Problem description >>
Down to the last line, set the entries down again exactly.

Excerpted records >>

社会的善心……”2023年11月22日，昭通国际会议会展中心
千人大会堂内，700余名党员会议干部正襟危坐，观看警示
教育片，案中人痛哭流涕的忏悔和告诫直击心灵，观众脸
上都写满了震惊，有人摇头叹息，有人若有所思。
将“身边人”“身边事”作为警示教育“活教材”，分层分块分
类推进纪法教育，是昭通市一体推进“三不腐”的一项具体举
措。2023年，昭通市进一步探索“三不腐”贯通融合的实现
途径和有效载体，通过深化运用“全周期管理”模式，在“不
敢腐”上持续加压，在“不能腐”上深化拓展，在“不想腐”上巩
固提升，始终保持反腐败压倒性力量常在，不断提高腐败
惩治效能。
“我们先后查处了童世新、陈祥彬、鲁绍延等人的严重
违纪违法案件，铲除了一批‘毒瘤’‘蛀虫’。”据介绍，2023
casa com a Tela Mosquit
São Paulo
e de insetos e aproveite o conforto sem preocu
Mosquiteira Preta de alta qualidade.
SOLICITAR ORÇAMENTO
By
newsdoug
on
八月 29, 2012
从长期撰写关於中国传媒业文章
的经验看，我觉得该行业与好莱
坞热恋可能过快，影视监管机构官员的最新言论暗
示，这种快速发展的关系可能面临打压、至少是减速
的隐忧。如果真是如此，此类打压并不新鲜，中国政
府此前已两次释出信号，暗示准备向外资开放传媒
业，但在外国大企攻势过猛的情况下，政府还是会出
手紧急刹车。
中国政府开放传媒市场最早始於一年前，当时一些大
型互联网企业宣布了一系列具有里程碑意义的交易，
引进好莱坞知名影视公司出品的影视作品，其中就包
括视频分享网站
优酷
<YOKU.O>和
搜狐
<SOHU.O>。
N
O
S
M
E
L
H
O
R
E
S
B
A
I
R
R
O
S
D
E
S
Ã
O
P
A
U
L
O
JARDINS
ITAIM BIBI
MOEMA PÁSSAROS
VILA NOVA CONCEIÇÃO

Result of this exercise >>
社会的善心……”2023年11月22日，昭通国际会议会展中心
千人大会堂内，700余名党员会议干部正襟危坐，观看警示
教育片，案中人痛哭流涕的忏悔和告诫直击心灵，观众脸
上都写满了震惊，有人摇头叹息，有人若有所思。
将“身边人”“身边事”作为警示教育“活教材”，分层分块分
类推进纪法教育，是昭通市一体推进“三不腐”的一项具体举
措。2023年，昭通市进一步探索“三不腐”贯通融合的实现
途径和有效载体，通过深化运用“全周期管理”模式，在“不
敢腐”上持续加压，在“不能腐”上深化拓展，在“不想腐”上巩
固提升，始终保持反腐败压倒性力量常在，不断提高腐败
惩治效能。
“我们先后查处了童世新、陈祥彬、鲁绍延等人的严重
违纪违法案件，铲除了一批‘毒瘤’‘蛀虫’。”据介绍，2023
casa com a Tela Mosquit
São Paulo
e de insetos e aproveite o conforto sem preocu
Mosquiteira Preta de alta qualidade.
SOLICITAR ORÇAMENTO
By
newsdoug
on
八月 29, 2012
从长期撰写关於中国传媒业文章
的经验看，我觉得该行业与好莱
坞热恋可能过快，影视监管机构官员的最新言论暗
示，这种快速发展的关系可能面临打压、至少是减速
的隐忧。如果真是如此，此类打压并不新鲜，中国政
府此前已两次释出信号，暗示准备向外资开放传媒
业，但在外国大企攻势过猛的情况下，政府还是会出
手紧急刹车。
中国政府开放传媒市场最早始於一年前，当时一些大
型互联网企业宣布了一系列具有里程碑意义的交易，
引进好莱坞知名影视公司出品的影视作品，其中就包
括视频分享网站
优酷
<YOKU.O>和
搜狐
<SOHU.O>。
N
O
S
M
E
L
H
O
R
E
S
B
A
I
R
R
O
S
D
E
S
Ã
O
P
A
U
L
O
JARDINS
ITAIM BIBI
MOEMA PÁSSAROS
VILA NOVA CONCEIÇÃO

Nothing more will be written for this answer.